When I moved to Tehran, I hoped to study classical Islamic philosophy or history with mullahs and scholars. Instead, Islam became a slipper with which I was frequently rapped on the head. Arash and I had yet to develop a public routine on the subject, but our most passionate arguments were over Islam. A particularly ferocious row arose one Friday morning over a wooden key holder I had bought in Lebanon. It was adorned with a patinated calligraphy that read “In the Name of God.” It had hung near my door in Beirut, and I did not think to ask whether I might install it in our apartment.

Arash examined the key holder coldly. “I do not want the Islamic Republic in my home.”
“This is not the Islamic Republic,” I said. “It’s a key holder that happens to bear a Koranic inscription.”

I wondered how my key holder differed from the antique
panjtan
he had given me as a gift, a metal amulet in the shape of a hand, each finger representing one of the five members of the Prophet Mohammad’s family. Or the CD of Kurdish Sufi music he had bought me the previous week, for that matter. The difference, he explained to me later, was between cultural tradition (Sufi dervishes, the poetry of Rumi, Isfahan’s mosque architecture) and Islam on its own. Islam as a watermark to Iran’s artistic heritage was acceptable; explicit religious symbols were to be held at arm’s length.

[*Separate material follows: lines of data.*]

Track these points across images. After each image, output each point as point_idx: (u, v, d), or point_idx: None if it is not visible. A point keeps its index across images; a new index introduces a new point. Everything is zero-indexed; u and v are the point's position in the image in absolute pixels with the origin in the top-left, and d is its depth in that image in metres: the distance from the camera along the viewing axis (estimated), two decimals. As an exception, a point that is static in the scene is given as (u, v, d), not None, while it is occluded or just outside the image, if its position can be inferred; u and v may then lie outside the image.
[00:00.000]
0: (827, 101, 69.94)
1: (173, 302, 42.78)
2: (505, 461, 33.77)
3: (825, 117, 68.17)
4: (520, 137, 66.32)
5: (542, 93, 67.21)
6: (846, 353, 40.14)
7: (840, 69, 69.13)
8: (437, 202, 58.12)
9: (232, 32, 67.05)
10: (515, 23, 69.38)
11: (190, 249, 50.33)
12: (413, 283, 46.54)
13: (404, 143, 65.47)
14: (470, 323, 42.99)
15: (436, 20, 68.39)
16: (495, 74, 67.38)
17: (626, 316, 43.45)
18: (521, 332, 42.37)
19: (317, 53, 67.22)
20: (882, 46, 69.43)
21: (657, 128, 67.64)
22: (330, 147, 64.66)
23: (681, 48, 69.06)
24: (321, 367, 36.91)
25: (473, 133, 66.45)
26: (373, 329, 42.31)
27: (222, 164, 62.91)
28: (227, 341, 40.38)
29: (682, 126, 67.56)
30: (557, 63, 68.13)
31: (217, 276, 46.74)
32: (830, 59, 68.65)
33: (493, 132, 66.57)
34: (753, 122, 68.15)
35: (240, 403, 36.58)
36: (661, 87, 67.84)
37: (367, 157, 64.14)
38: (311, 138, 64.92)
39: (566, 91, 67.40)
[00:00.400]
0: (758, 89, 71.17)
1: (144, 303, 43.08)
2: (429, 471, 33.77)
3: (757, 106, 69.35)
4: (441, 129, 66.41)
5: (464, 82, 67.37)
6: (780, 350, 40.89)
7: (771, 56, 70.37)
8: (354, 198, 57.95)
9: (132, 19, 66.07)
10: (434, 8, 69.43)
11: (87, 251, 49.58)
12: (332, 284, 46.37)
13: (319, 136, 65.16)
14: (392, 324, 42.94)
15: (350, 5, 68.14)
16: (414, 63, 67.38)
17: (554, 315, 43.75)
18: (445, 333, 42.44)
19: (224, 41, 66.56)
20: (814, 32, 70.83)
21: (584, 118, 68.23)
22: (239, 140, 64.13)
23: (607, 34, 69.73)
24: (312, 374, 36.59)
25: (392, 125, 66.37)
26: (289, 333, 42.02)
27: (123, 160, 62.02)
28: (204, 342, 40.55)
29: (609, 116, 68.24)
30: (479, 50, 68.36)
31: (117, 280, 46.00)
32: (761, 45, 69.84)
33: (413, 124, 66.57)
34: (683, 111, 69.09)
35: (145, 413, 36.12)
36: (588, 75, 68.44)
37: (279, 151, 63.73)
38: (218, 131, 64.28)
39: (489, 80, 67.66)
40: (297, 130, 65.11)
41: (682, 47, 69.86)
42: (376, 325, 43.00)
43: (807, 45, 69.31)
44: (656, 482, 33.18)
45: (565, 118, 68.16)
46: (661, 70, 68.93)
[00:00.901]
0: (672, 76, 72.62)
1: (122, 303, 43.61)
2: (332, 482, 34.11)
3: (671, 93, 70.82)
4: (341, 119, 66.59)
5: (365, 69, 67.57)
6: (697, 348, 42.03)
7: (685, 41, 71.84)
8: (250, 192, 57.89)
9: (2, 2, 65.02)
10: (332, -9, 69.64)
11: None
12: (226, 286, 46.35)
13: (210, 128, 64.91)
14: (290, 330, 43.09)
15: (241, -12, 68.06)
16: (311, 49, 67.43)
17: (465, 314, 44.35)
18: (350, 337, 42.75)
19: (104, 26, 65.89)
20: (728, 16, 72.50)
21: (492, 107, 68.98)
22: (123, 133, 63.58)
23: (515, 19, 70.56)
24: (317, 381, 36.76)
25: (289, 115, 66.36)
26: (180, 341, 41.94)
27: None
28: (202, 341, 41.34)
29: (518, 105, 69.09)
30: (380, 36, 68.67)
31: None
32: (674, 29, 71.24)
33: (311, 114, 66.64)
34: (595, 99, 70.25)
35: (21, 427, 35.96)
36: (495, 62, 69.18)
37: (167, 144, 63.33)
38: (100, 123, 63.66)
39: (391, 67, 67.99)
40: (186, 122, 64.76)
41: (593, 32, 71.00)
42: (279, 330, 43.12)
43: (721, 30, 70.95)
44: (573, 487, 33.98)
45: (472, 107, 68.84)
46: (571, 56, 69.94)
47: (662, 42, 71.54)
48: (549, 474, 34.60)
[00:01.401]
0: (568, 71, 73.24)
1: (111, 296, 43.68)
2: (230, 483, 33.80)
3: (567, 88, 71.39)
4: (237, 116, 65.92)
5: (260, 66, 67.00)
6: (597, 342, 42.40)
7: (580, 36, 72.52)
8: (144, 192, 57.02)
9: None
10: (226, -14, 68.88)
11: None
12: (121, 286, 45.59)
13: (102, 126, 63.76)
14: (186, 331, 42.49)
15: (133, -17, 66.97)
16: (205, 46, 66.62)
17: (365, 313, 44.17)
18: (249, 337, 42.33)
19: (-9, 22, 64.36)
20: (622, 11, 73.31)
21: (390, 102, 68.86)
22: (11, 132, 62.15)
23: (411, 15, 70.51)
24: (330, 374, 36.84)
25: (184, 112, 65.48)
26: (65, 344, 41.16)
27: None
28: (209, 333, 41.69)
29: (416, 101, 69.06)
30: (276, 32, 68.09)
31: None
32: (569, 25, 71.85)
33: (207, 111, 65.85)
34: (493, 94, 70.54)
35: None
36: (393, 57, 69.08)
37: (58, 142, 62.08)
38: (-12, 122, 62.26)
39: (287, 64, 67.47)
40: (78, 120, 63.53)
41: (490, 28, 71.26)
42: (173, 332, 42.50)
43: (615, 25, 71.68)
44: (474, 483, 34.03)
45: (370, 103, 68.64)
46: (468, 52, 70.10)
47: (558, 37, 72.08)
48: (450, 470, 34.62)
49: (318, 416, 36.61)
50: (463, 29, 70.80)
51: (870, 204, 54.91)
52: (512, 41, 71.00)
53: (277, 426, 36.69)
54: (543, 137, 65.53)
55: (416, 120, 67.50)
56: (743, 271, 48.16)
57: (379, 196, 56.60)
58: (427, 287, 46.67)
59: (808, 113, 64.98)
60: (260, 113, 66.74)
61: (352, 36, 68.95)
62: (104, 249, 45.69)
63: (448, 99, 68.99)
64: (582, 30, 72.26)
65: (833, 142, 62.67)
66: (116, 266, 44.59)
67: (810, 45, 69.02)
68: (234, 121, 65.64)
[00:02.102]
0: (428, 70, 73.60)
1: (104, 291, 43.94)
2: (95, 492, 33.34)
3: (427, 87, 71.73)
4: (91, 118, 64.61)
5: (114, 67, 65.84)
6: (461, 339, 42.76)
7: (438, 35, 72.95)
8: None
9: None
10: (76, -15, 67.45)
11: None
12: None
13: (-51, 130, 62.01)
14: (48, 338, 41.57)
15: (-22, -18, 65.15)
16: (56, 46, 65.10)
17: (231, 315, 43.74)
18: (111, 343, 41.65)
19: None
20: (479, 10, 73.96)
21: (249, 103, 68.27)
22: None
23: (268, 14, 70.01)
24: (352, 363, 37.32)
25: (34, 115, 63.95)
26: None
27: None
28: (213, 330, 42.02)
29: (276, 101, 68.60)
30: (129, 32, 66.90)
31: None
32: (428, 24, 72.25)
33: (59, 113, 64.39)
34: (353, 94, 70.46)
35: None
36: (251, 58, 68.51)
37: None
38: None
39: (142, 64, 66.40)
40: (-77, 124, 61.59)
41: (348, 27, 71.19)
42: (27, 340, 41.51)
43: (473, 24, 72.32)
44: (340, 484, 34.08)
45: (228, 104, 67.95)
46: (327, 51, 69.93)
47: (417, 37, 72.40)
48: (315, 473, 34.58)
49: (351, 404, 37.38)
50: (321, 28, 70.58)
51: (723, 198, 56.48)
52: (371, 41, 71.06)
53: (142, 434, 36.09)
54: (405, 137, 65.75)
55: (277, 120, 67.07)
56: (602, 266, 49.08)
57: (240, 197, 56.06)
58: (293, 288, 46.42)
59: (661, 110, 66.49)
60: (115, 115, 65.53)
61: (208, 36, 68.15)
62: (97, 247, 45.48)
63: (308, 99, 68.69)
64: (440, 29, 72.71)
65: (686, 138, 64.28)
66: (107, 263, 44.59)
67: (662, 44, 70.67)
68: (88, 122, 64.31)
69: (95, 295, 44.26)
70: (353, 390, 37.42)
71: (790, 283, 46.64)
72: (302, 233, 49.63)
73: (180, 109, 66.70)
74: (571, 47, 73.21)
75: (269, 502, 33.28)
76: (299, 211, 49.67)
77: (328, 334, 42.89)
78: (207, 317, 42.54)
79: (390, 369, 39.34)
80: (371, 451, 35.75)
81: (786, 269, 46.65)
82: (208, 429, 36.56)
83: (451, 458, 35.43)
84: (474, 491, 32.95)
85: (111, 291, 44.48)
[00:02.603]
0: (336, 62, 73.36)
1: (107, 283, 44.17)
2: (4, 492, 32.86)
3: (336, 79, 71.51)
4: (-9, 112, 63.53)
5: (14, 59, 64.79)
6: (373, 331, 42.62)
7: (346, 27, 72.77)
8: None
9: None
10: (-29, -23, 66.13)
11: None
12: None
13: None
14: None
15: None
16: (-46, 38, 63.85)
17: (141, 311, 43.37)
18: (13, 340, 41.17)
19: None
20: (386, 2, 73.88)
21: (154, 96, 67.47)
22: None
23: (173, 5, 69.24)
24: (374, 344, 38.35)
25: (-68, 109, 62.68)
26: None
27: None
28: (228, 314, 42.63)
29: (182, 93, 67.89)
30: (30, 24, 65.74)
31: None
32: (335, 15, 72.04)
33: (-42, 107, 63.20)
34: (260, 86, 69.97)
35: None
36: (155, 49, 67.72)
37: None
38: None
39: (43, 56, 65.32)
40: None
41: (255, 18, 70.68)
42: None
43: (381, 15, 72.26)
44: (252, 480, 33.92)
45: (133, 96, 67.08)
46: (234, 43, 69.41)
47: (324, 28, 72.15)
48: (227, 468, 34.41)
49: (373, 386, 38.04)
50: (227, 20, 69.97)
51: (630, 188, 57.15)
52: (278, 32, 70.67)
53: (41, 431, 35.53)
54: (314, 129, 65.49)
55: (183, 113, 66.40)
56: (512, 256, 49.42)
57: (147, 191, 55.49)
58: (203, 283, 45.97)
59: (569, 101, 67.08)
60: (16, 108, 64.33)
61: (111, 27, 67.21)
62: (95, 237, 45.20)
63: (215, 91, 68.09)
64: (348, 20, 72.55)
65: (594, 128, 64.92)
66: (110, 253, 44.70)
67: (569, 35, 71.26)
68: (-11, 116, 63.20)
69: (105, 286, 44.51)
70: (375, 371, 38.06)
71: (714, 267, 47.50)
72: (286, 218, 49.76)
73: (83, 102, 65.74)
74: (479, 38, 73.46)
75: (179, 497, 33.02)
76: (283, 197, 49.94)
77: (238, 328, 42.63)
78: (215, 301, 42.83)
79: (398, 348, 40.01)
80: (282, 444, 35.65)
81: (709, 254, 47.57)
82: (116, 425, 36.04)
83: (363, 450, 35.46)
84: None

“It’s openly pious, and I don’t want anything like that in my secular home.”

“Don’t be such a philistine!” I couldn’t imagine why he couldn’t view my key holder as I did—a beautiful token that evoked a place where, among many other things, people believed in God.

“This has nothing to do with aesthetics,” he said. “For you, this is just an exotic, Oriental ornament. But for me, it’s a religious symbol, the kind I see painted on walls all over this country. I prefer to keep faith private, not something I advertise to guests as part of my décor.”

“Well, I just think you should recognize that Islam, apart from all these battles, has redeeming qualities. What about its ethos of justice?”

In these fights, we soon played predictable roles. Arash was the scarred veteran of Islamic theocracy, uninterested in abstract explorations of Islam’s core principles. He was convinced that the reality on the ground—a state that imposed Islamic penalties such as stoning and that sanctioned violence in the religion’s name—was the only relevant discussion. In our debates, I played the role of the western liberal, the lenient outsider who, in Arash’s eyes, judged Islam from the privileged, secure perch of the West.

“Justice?” he said. “You’re such an apologist. You’re infatuated with Oriental culture because you think it’s exotic. You come here and swoon over supposedly liberal clerics, but the moment you can’t unbutton your manteau on a hike, you fall apart.”

“Touchée. So I find the restrictions oppressive,” I said. “But I read
Arabic, I have read the Koran, I have read the hadith, I have talked to clerics from Qom to Najaf to Beirut, and I can tell you that
this,
this obscene dictatorship, does not reflect Islam at its essence.”

“Its essence is irrelevant. These are discussions you should have in cafés with your friends in New York. Do you notice how no one talks about such things here? No one apart from foreigners and western Iranians like you.”

Arash was right. No one in Iran talked seriously anymore about reconciling Islam with democracy, about whether Islam was even
compatible
with democracy. In the late 1990s, intellectuals and activists had talked about nothing else. But the rich debates about Islamic democracy withered away as their symbols—former president Khatami and his moderate allies in parliament—failed to bring about the broad changes Iranians expected.

That day, I vowed to avoid discussing Islam with Arash, and if I could help it, with anyone else in Iran. It occurred to me that I had come across as insufferably out of touch, like some champagne Marxist from New York in the 1950s lecturing a Russian victim of Stalin about the nobility of communism. Like Arash, most of my friends in Iran could not understand my preoccupation with Islamic learning. For them, politics and Islam, violence and Islam, were inseparable, and no amount of erudite reasoning could convince them otherwise.